According to Gizmodo, an unnamed official at a Samsung supplier reports that the company has temporarily suspended production of its flagship Galaxy Note 7 smartphone. According to the source, the suspension is being done in coordination with safety officials in South Korea, the United States and China.

Just days after releasing the phone this summer, Samsung launched an unprecedented recall of “defective” Note 7s in September after multiple reports of the devices exploding when charged.

Assuring customers that the explosions were the result of a defective battery only affecting some of the phones, the company offered to replace them with new, allegedly safe Note 7s.

Last Sunday, two major providers in the US, AT&T and T-Mobile, announced they were indefinitely suspending all sales and replacements of the Note 7. Customers of both carriers can still exchange their Note 7s for other devices and are urged to do so.


Update: Samsung Electronics Co Ltd told customers on Tuesday to stop using their Galaxy Note 7 smartphones while it investigates reports of fires in the devices, as the tech giant scrambled to contain a deepening recall crisis.

Samsung’s decision to pull Note 7s off the shelves for the second time in two months underscores the South Korean firm’s struggles to fix the over-heating issue.
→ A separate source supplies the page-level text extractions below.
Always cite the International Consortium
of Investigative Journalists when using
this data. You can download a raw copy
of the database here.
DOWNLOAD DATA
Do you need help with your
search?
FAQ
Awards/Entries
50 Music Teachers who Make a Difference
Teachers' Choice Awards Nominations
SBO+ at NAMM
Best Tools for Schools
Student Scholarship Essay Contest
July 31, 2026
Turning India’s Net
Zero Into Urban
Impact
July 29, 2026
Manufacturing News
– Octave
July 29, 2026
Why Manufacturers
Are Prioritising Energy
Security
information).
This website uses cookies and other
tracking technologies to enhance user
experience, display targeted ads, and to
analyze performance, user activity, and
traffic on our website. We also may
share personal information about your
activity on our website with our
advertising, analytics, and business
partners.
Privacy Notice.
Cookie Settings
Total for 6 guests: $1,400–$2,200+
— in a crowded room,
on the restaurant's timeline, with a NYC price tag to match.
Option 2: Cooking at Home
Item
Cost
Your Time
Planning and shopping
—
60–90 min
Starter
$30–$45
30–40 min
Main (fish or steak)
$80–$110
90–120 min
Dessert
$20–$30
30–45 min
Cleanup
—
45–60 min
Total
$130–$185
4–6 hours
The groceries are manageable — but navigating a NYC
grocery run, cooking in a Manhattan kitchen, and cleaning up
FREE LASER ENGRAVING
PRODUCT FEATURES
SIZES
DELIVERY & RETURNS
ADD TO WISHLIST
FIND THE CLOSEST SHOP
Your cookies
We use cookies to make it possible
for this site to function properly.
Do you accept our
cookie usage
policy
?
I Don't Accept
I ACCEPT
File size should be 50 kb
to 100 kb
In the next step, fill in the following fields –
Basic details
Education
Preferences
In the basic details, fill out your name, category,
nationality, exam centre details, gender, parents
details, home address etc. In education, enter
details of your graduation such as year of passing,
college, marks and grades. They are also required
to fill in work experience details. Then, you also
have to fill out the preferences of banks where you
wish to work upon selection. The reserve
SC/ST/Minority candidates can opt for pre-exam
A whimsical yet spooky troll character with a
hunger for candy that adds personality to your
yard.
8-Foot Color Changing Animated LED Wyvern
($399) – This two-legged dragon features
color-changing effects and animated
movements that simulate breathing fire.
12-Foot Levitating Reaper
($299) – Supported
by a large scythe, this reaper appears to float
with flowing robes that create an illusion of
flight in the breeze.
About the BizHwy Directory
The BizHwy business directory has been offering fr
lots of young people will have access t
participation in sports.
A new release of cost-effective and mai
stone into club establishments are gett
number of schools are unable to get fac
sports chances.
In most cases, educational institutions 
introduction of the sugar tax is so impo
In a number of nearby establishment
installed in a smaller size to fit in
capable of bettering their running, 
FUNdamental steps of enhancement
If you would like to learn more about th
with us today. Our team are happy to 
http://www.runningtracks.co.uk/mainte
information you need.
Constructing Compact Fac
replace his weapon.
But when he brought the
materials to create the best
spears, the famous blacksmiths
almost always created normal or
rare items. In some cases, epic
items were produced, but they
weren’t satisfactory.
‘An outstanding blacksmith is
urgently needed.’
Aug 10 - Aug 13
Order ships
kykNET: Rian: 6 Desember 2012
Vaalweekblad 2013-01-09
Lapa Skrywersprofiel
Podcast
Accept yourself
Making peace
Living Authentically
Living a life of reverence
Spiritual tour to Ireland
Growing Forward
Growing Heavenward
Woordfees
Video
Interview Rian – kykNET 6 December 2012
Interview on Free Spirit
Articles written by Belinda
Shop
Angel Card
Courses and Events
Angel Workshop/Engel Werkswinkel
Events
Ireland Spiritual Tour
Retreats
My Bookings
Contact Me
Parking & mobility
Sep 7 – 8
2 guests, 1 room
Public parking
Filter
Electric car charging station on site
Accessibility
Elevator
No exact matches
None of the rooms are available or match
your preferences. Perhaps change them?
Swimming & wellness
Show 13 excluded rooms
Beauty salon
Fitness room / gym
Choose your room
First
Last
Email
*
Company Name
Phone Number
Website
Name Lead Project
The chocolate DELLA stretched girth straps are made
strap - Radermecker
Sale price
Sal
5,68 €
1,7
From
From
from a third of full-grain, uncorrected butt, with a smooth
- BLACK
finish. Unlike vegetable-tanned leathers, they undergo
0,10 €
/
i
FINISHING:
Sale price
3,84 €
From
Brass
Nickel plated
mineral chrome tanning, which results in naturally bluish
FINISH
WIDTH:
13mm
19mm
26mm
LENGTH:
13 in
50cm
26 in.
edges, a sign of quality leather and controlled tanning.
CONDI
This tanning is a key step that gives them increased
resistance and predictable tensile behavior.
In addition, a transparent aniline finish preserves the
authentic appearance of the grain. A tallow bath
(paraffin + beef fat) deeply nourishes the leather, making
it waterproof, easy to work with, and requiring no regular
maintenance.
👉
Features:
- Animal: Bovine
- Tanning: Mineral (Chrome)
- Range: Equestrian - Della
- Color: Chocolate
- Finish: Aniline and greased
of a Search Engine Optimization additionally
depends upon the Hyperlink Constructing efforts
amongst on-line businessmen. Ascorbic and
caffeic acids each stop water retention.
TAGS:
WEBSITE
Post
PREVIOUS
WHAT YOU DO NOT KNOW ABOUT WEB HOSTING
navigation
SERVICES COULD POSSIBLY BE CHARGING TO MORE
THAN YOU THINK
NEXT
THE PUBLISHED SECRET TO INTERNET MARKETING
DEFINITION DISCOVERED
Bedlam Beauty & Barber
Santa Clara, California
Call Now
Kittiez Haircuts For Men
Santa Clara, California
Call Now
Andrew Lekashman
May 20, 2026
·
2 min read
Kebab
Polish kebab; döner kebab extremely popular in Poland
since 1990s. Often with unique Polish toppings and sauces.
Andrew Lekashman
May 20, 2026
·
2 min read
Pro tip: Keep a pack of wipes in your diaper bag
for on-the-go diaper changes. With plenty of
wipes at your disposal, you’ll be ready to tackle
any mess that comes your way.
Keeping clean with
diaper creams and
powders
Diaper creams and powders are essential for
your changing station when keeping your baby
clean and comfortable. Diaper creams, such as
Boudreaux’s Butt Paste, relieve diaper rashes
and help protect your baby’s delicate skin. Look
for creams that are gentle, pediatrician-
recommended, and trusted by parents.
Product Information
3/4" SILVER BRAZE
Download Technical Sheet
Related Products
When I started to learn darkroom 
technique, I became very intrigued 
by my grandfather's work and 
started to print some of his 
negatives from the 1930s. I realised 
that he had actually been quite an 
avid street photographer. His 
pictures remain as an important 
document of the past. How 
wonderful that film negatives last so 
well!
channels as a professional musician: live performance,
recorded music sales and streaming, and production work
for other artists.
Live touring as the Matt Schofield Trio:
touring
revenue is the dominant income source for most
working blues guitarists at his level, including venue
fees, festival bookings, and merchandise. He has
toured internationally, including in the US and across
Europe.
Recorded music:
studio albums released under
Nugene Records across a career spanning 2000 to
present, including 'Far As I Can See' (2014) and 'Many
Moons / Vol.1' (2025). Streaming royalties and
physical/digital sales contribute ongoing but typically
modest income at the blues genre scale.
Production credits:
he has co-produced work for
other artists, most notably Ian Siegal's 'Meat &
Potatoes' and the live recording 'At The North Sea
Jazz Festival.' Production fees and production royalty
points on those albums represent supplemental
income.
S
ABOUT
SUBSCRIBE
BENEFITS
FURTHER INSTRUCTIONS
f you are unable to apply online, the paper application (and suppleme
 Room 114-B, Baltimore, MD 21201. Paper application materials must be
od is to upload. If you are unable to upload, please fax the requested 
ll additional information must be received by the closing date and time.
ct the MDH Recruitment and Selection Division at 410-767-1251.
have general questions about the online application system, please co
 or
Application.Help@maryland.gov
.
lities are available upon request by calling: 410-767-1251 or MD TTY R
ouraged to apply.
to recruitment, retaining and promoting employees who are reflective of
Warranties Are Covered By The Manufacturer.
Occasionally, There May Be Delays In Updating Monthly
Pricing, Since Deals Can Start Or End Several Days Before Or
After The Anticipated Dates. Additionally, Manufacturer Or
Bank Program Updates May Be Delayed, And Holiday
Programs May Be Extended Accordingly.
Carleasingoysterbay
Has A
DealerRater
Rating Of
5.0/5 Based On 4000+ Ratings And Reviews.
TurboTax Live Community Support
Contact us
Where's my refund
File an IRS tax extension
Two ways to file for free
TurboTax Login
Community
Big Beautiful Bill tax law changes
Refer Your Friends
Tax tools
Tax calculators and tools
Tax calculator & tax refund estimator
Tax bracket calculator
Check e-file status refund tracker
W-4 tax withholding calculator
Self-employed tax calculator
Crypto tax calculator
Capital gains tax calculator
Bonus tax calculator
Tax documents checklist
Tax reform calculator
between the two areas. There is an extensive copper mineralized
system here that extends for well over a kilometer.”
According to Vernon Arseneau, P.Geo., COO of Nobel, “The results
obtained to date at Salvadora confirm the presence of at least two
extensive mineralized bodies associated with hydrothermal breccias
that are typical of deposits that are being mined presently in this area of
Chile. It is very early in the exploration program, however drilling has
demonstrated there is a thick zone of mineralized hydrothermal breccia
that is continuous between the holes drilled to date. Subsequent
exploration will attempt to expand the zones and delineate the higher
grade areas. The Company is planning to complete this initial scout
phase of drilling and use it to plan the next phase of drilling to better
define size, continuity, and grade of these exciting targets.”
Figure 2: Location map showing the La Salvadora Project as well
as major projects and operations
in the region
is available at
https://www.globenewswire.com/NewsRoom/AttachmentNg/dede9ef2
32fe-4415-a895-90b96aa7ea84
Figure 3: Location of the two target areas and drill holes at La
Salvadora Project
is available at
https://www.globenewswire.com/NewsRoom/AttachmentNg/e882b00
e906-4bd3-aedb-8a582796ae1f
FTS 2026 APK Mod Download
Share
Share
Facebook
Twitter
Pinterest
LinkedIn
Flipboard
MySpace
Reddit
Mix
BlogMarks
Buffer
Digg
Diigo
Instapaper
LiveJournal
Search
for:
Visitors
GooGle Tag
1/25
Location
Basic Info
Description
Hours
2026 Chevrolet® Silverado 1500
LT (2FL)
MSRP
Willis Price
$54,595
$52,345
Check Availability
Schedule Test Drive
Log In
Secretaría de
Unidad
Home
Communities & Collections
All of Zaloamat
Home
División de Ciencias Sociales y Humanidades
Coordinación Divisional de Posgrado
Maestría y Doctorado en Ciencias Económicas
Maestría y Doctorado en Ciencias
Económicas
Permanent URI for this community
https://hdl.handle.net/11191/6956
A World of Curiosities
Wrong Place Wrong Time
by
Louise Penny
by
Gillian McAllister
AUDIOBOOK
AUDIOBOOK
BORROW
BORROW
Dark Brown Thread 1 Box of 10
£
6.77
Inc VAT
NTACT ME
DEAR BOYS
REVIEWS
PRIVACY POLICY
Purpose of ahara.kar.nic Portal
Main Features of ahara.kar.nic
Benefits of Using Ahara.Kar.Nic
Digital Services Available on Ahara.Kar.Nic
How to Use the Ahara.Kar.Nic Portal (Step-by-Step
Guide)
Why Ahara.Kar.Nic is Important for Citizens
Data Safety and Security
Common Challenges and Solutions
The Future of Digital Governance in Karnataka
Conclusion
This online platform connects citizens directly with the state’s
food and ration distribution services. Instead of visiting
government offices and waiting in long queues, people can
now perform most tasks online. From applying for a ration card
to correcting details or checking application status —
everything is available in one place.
The world’s top smartphone maker has since recalled around 2.5 million Note 7s due to faulty batteries, and the latest reports of fires in replacement devices is raising fresh doubts about the firm’s quality control procedures.

“Consumers with either an original Galaxy Note 7 or replacement Galaxy Note 7 device should power down and stop using the device,” Samsung has advised all global carriers to stop sales of the Note 7s and the exchange of original devices for replacements, while it worked with regulators to investigate the problem.

Here’s how Galaxy Note7 users in Singapore can get their replacement device:

The top device launched in August was supposed to compete with Apple Inc’s latest iPhone for supremacy in the smartphone market.

But within weeks of the launch images of burned Note 7s began appearing on social media, in the first sign that something was seriously wrong with the smartphone.